Bridging the Gap: Maryville College Downtown Hub’s Role in Reconnecting with Downtown Maryville

Maryville College has long been a pillar of the Maryville community. In its early years, it played a central role in shaping the community dynamics of downtown Maryville. 

Established in 1819 as the Southern and Western Theological Seminary, the college initially resided downtown. However, in 1870, Anderson Hall was built on what is now recognized as the college campus.

Over the years, the distance between Maryville College and downtown increased. The evolution of the campus led to a shift where the college became more self-contained, and its direct engagement with the town diminished. 

Like many small towns across the country, Maryville’s downtown faced challenges and changes in the latter half of the 20th century. Economic shifts, suburbanization and changes in shopping patterns affected the vitality of downtown areas nationwide.
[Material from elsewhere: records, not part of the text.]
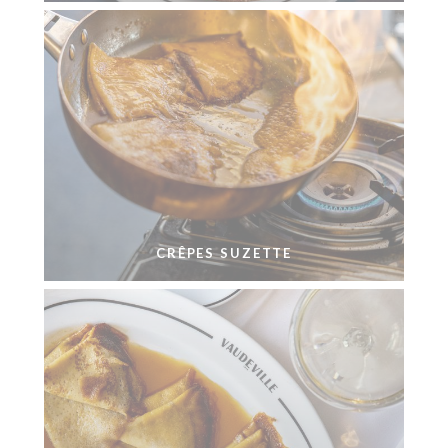
CRÊPES SUZETTE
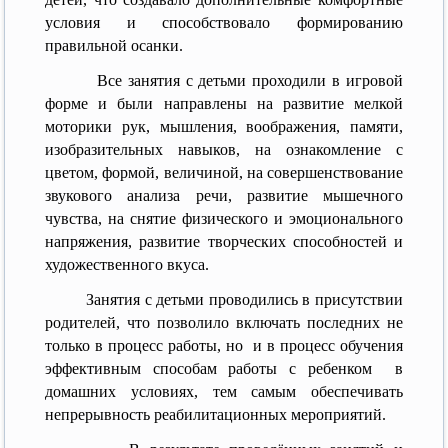
условия и способствовало формированию
правильной осанки.
Все занятия с детьми проходили в игровой
форме и были направлены на развитие мелкой
моторики рук, мышления, воображения, памяти,
изобразительных навыков, на ознакомление с
цветом, формой, величиной, на совершенствование
звукового анализа речи, развитие мышечного
чувства, на снятие физического и эмоционального
напряжения, развитие творческих способностей и
художественного вкуса.
Занятия с детьми проводились в присутствии
родителей, что позволило включать последних не
только в процесс работы, но и в процесс обучения
эффективным способам работы с ребенком в
домашних условиях, тем самым обеспечивать
непрерывность реабилитационных мероприятий.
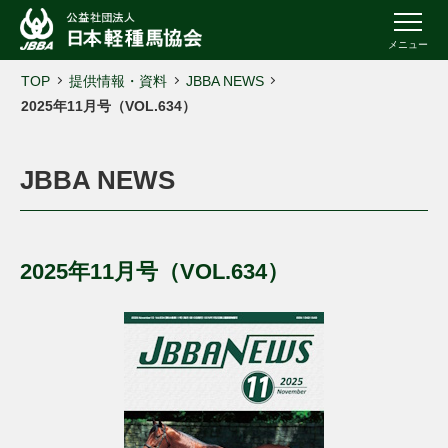
メニュー
TOP
提供情報・資料
JBBA NEWS
2025年11月号（VOL.634）
JBBA NEWS
2025年11月号（VOL.634）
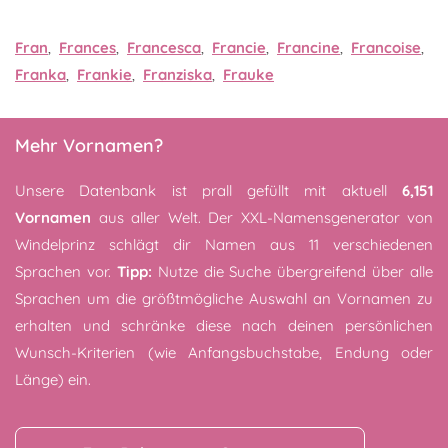
Fran
,
Frances
,
Francesca
,
Francie
,
Francine
,
Francoise
,
Franka
,
Frankie
,
Franziska
,
Frauke
Mehr Vornamen?
Unsere Datenbank ist prall gefüllt mit aktuell
6,151
Vornamen
aus aller Welt. Der XXL-Namensgenerator von
Windelprinz schlägt dir Namen aus 11 verschiedenen
Sprachen vor.
Tipp:
Nutze die Suche übergreifend über alle
Sprachen um die größtmögliche Auswahl an Vornamen zu
erhalten und schränke diese nach deinen persönlichen
Wunsch-Kriterien (wie Anfangsbuchstabe, Endung oder
Länge) ein.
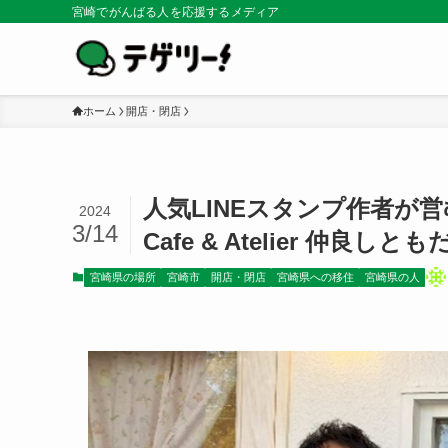
宮崎でがんばる人を応援するメディア
ホーム
開店・閉店
人気LINEスタンプ作者が営む
2024
3/14
Cafe & Atelier 仲良しと
宮崎県の場所
宮崎市
開店・閉店
宮崎県への移住
宮崎県の人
The rise of strip malls and shopping venues outside of the downtown center led to a gradual decline in foot traffic in Maryville’s historic downtown, and over time, the growing traffic on Lamar Alexander Parkway created a divide between the Maryville College campus and the downtown area.

Maryville College’s new Downtown Hub, set to open in Fall 2024, is not just a physical structure but a strategic move to rekindle the ties between the college and the heart of downtown Maryville. Under President Coker, efforts are underway to uphold Maryville College as being “of and for the region”.
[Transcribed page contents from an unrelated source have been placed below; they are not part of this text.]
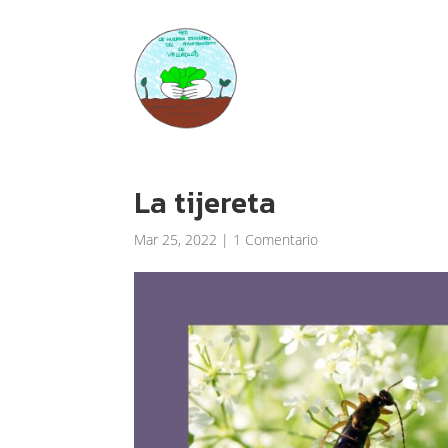
La tijereta
Mar 25, 2022
|
1 Comentario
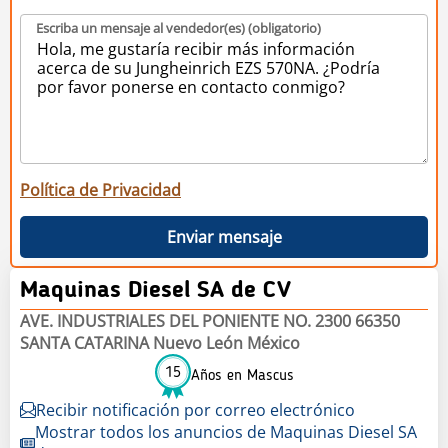
Escriba un mensaje al vendedor(es) (obligatorio)
Política de Privacidad
Enviar mensaje
Maquinas Diesel SA de CV
AVE. INDUSTRIALES DEL PONIENTE NO. 2300 66350
SANTA CATARINA Nuevo León México
15
Años en Mascus
Recibir notificación por correo electrónico
Mostrar todos los anuncios de Maquinas Diesel SA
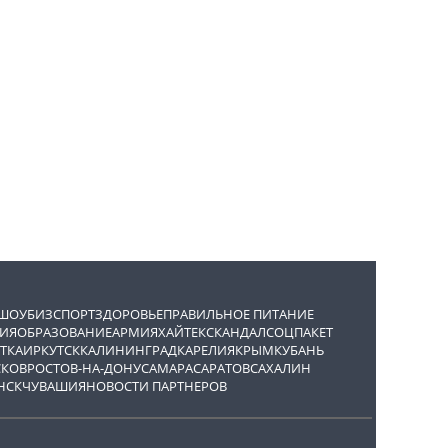
ШОУБИЗ
СПОРТ
ЗДОРОВЬЕ
ПРАВИЛЬНОЕ ПИТАНИЕ
ИЯ
ОБРАЗОВАНИЕ
АРМИЯ
ХАЙТЕК
СКАНДАЛ
СОЦПАКЕТ
ТКА
ИРКУТСК
КАЛИНИНГРАД
КАРЕЛИЯ
КРЫМ
КУБАНЬ
СКОВ
РОСТОВ-НА-ДОНУ
САМАРА
САРАТОВ
САХАЛИН
НСК
ЧУВАШИЯ
НОВОСТИ ПАРТНЕРОВ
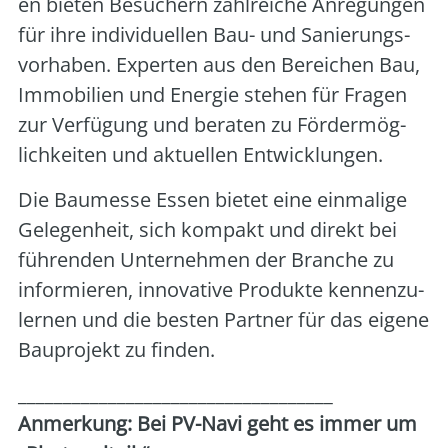
en bie­ten Besu­chern zahl­rei­che Anre­gun­gen
für ihre indi­vi­du­el­len Bau- und Sanie­rungs­
vor­ha­ben. Exper­ten aus den Berei­chen Bau,
Immo­bi­li­en und Ener­gie ste­hen für Fra­gen
zur Ver­fü­gung und bera­ten zu För­der­mög­
lich­kei­ten und aktu­el­len Ent­wick­lun­gen.
Die Bau­mes­se Essen bie­tet eine ein­ma­li­ge
Gele­gen­heit, sich kom­pakt und direkt bei
füh­ren­den Unter­neh­men der Bran­che zu
infor­mie­ren, inno­va­ti­ve Pro­duk­te ken­nen­zu­
ler­nen und die bes­ten Part­ner für das eige­ne
Bau­pro­jekt zu fin­den.
___________________________________
Anmer­kung: Bei PV-Navi geht es immer um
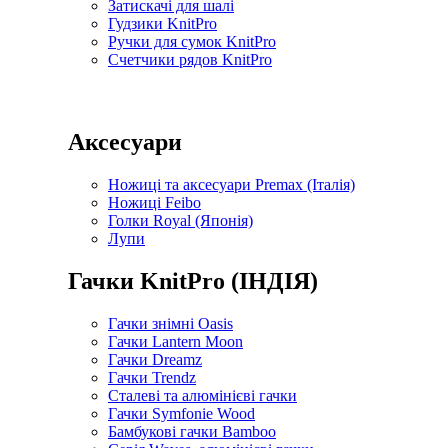
Затискачі для шалі
Гудзики KnitPro
Ручки для сумок KnitPro
Счетчики рядов KnitPro
Аксесуари
Ножиці та аксесуари Premax (Італія)
Ножиці Feibo
Голки Royal (Японія)
Лупи
Гачки KnitPro (ІНДІЯ)
Гачки знімні Oasis
Гачки Lantern Moon
Гачки Dreamz
Гачки Trendz
Сталеві та алюмінієві гачки
Гачки Symfonie Wood
Бамбукові гачки Bamboo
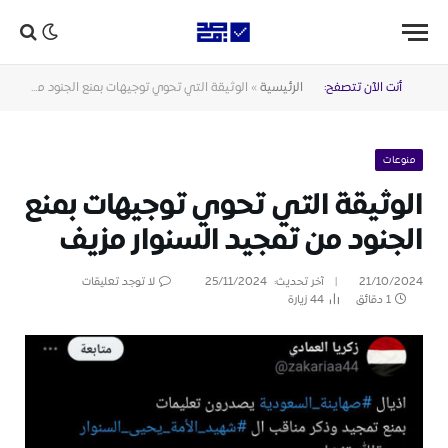
أنت الآن تتصفح:
الرئيسية
»
الوثيقة التي تحوي توجيهات بمنع الجنود من تمجيد السنوار مزيف
منوعات
الوثيقة التي تحوي توجيهات بمنع
الجنود من تمجيد السنوار مزيف
21/10/2024
آخر تحديث:
25/11/2024
لا توجد تعليقات
1 دقائق
44
زيارة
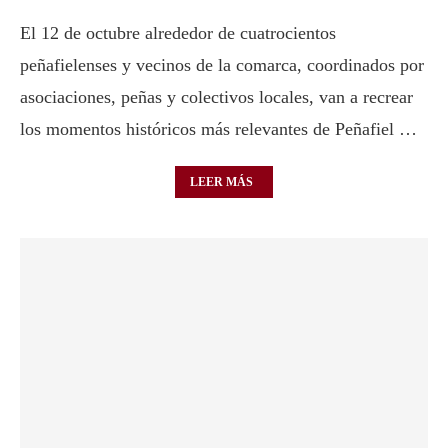
El 12 de octubre alrededor de cuatrocientos
peñafielenses y vecinos de la comarca, coordinados por
asociaciones, peñas y colectivos locales, van a recrear
los momentos históricos más relevantes de Peñafiel …
LEER MÁS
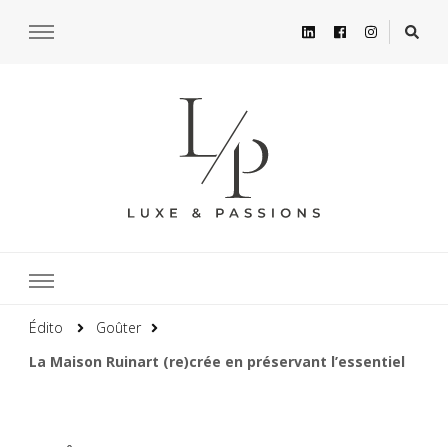
Édito
Goûter
La Maison Ruinart (re)crée en préservant l’essentiel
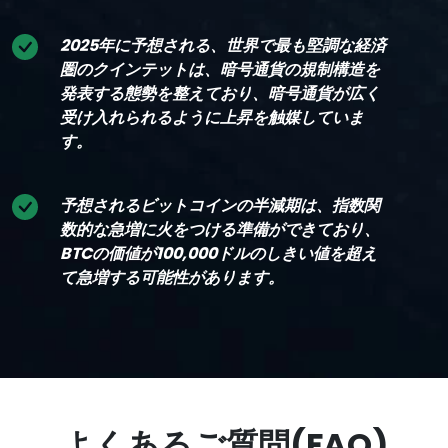
2025年に予想される、世界で最も堅調な経済
圏のクインテットは、暗号通貨の規制構造を
発表する態勢を整えており、暗号通貨が広く
受け入れられるように上昇を触媒していま
す。
予想されるビットコインの半減期は、指数関
数的な急増に火をつける準備ができており、
BTCの価値が100,000ドルのしきい値を超え
て急増する可能性があります。
よくあるご質問(FAQ)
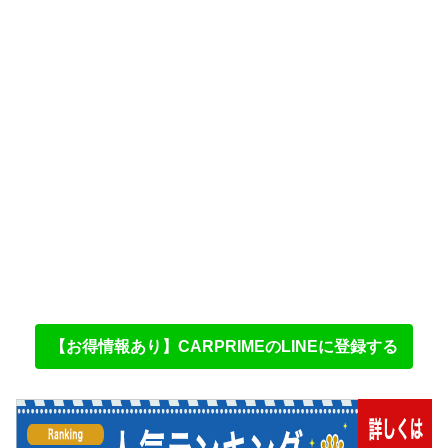
【お得情報あり】CARPRIMEのLINEに登録する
The Downtown Hub will occupy a significant landmark in downtown Maryville: the former J&K Grocery building, built in 1941. Significant renovations have transformed the space, providing the college with a fresh canvas for growth. Streetscaping along College Street will beautify the connecting corridor between the college and the Hub.

The Maryville College Downtown Hub will have lots to offer Maryville College students and community members alike. Noteworthy features of The Hub include two versatile classrooms, a teaching and demonstration kitchen and brewing equipment, which will be dedicated to the newly- introduced Fermentation Science minor at MC. There will also be a gift shop.
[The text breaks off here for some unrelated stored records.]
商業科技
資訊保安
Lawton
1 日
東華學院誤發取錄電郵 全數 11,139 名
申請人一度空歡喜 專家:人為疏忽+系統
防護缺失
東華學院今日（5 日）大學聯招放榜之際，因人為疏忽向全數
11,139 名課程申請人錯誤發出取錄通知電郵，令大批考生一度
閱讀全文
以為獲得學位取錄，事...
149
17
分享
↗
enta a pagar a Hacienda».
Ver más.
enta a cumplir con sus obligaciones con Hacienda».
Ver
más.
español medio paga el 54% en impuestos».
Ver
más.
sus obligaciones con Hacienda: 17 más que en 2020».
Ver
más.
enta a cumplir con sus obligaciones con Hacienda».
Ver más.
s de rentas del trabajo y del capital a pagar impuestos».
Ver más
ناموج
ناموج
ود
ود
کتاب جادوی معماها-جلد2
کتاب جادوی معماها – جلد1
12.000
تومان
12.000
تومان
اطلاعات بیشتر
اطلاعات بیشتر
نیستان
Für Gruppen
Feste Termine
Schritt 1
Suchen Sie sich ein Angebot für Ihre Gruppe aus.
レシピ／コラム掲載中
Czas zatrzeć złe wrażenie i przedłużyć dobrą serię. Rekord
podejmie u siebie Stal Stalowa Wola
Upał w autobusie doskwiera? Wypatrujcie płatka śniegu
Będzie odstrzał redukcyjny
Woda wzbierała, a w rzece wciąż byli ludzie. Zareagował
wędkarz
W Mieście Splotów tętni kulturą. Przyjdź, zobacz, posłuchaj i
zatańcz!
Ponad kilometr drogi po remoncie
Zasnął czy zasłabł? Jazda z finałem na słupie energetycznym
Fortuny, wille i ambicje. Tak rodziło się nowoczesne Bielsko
The Downtown Hub will also be the headquarters of the College’s budding Hospitality and Regional Identity program. Offering both a major and minor, the program places a significant emphasis on customer experience and imparts lessons aligned with a regional context. 

Hospitality and Regional Identity Program Coordinator, Dr. Angela Sebby, shared Insights into the expansive opportunities the hospitality industry offers. Beyond the conventional boundaries of the hospitality industry, this program emphasizes its impact across various sectors. “If you’re not in the industry, you’re connected to it,” she said.

Sebby envisions this program as a means to elevate Southern hospitality, recognizing it as a unique asset in the area. With a focus on cultivating the perfect background for this major, Sebby underscored the essence of hospitality: going above and beyond in service to others.

Sebby explained that the Hospitality and Regional Identity degree at Maryville College doesn’t limit graduates to managing a specific aspect of hospitality; instead, it provides a comprehensive understanding of the entire sector. It parallels the approach of other management degrees, while fostering critical thinking skills rooted in liberal arts. 

The Downtown Hub will provide a place for students of Hospitality and Regional Identity to form meaningful relationships with local businesses, giving them real-world experience. Students can take advantage of MC’s partnership with Blackberry Farm, RT Lodge, Oldham Hospitality and Blount Partnership, regional and national leaders in the hospitality industry.